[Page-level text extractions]
BEGIN

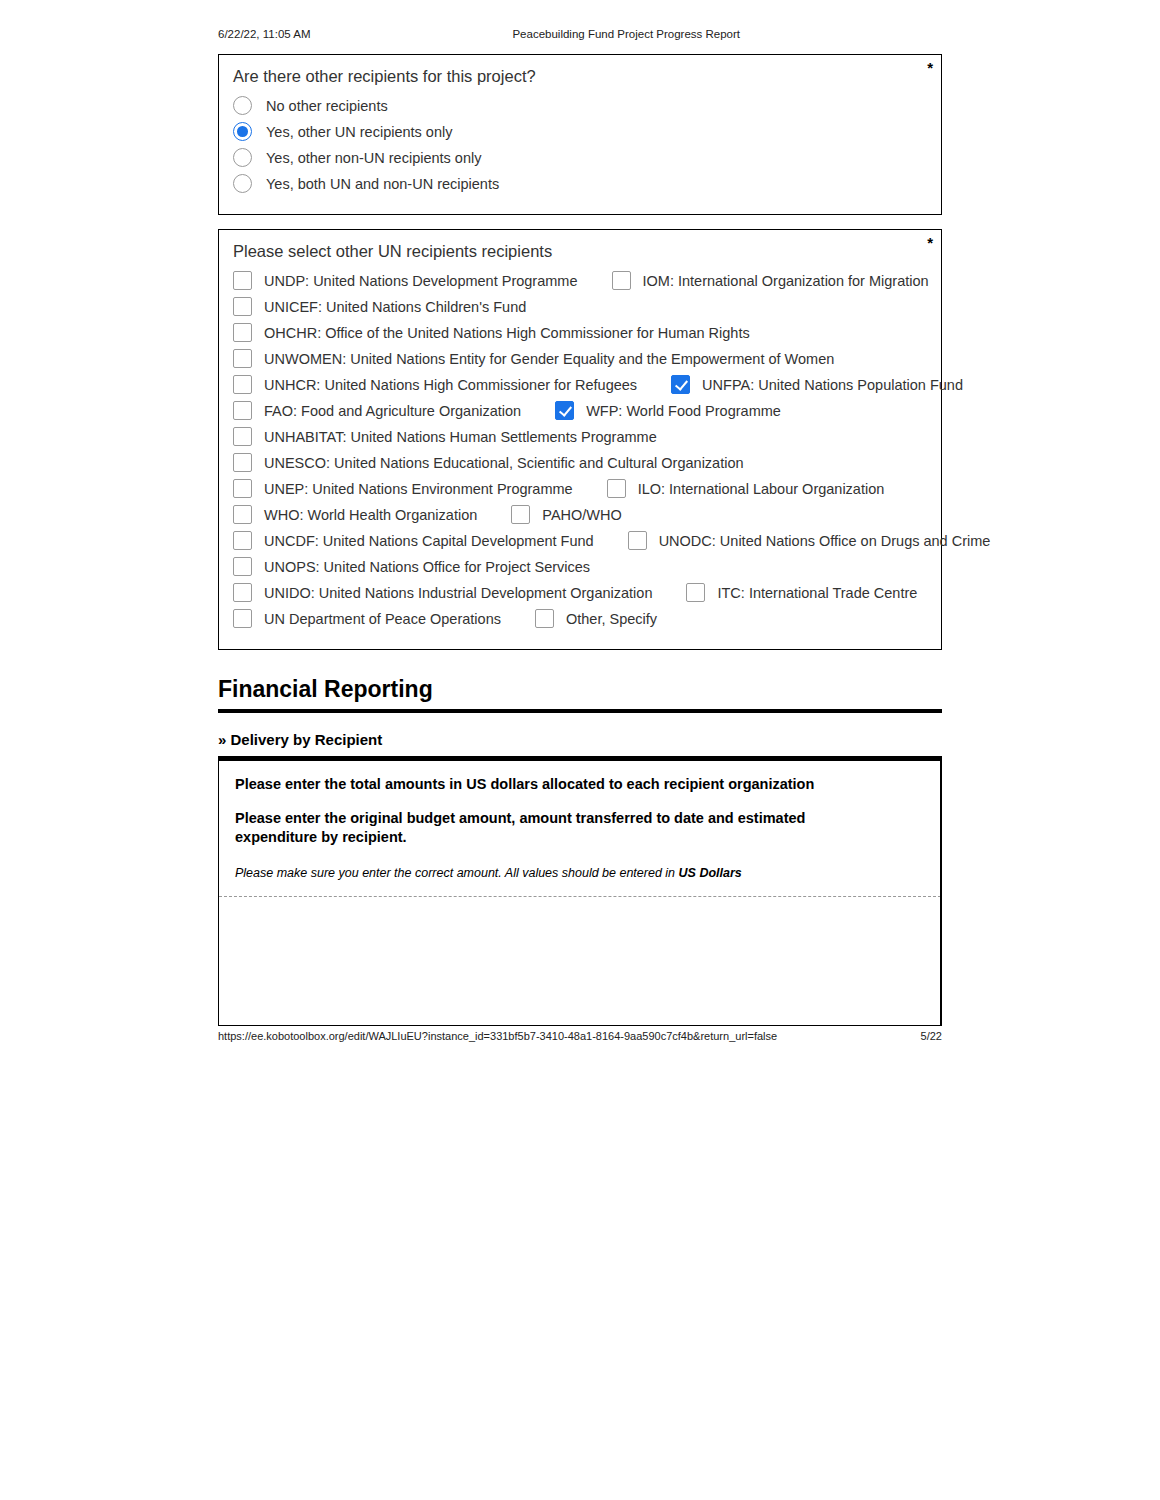6/22/22, 11:05 AM
Peacebuilding Fund Project Progress Report
*
Are there other recipients for this project?
No other recipients
Yes, other UN recipients only
Yes, other non-UN recipients only
Yes, both UN and non-UN recipients
*
Please select other UN recipients recipients
UNDP: United Nations Development Programme IOM: International Organization for Migration
UNICEF: United Nations Children's Fund
OHCHR: Office of the United Nations High Commissioner for Human Rights
UNWOMEN: United Nations Entity for Gender Equality and the Empowerment of Women
UNHCR: United Nations High Commissioner for Refugees UNFPA: United Nations Population Fund
FAO: Food and Agriculture Organization WFP: World Food Programme
UNHABITAT: United Nations Human Settlements Programme
UNESCO: United Nations Educational, Scientific and Cultural Organization
UNEP: United Nations Environment Programme ILO: International Labour Organization
WHO: World Health Organization PAHO/WHO
UNCDF: United Nations Capital Development Fund UNODC: United Nations Office on Drugs and Crime
UNOPS: United Nations Office for Project Services
UNIDO: United Nations Industrial Development Organization ITC: International Trade Centre
UN Department of Peace Operations Other, Specify
Financial Reporting
» Delivery by Recipient
Please enter the total amounts in US dollars allocated to each recipient organization
Please enter the original budget amount, amount transferred to date and estimated
expenditure by recipient.
Please make sure you enter the correct amount. All values should be entered in US Dollars
https://ee.kobotoolbox.org/edit/WAJLIuEU?instance_id=331bf5b7-3410-48a1-8164-9aa590c7cf4b&return_url=false
5/22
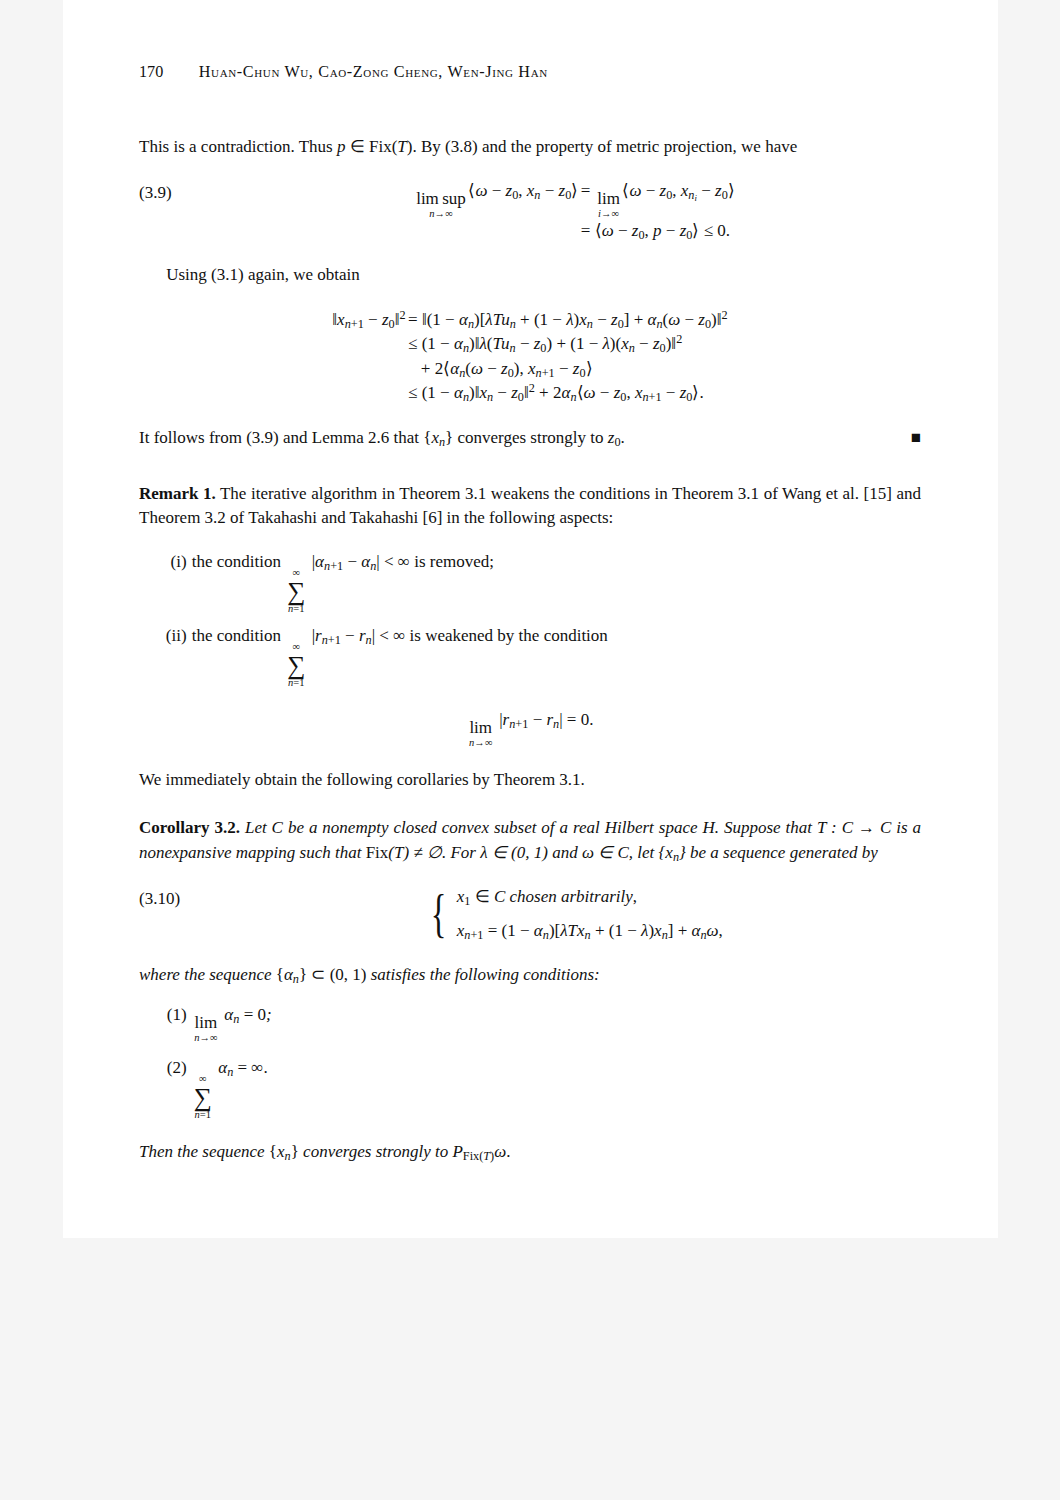170 Huan-Chun Wu, Cao-Zong Cheng, Wen-Jing Han
This is a contradiction. Thus p ∈ Fix(T). By (3.8) and the property of metric projection, we have
(3.9)
lim sup n→∞⟨ω − z0, xn − z0⟩ = lim i→∞⟨ω − z0, xni − z0⟩ = ⟨ω − z0, p − z0⟩ ≤ 0.
Using (3.1) again, we obtain
‖xn+1 − z0‖2 = ‖(1 − αn)[λTun + (1 − λ)xn − z0] + αn(ω − z0)‖2 ≤ (1 − αn)‖λ(Tun − z0) + (1 − λ)(xn − z0)‖2 + 2⟨αn(ω − z0), xn+1 − z0⟩ ≤ (1 − αn)‖xn − z0‖2 + 2αn⟨ω − z0, xn+1 − z0⟩.
It follows from (3.9) and Lemma 2.6 that {xn} converges strongly to z0. ■
Remark 1. The iterative algorithm in Theorem 3.1 weakens the conditions in Theorem 3.1 of Wang et al. [15] and Theorem 3.2 of Takahashi and Takahashi [6] in the following aspects:
the condition ∞∑n=1 |αn+1 − αn| < ∞ is removed;
the condition ∞∑n=1 |rn+1 − rn| < ∞ is weakened by the condition
lim n→∞ |rn+1 − rn| = 0.
We immediately obtain the following corollaries by Theorem 3.1.
Corollary 3.2. Let C be a nonempty closed convex subset of a real Hilbert space H. Suppose that T : C → C is a nonexpansive mapping such that Fix(T) ≠ ∅. For λ ∈ (0, 1) and ω ∈ C, let {xn} be a sequence generated by
(3.10)
{ x1 ∈ C chosen arbitrarily, xn+1 = (1 − αn)[λTxn + (1 − λ)xn] + αnω,
where the sequence {αn} ⊂ (0, 1) satisfies the following conditions:
lim n→∞ αn = 0;
∞∑n=1 αn = ∞.
Then the sequence {xn} converges strongly to PFix(T)ω.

END

▸ **Problem description**: Return each line from the data where the string "Commissioner" can be found.

▸ **Output**:
OHCHR: Office of the United Nations High Commissioner for Human Rights
UNHCR: United Nations High Commissioner for Refugees UNFPA: United Nations Population Fund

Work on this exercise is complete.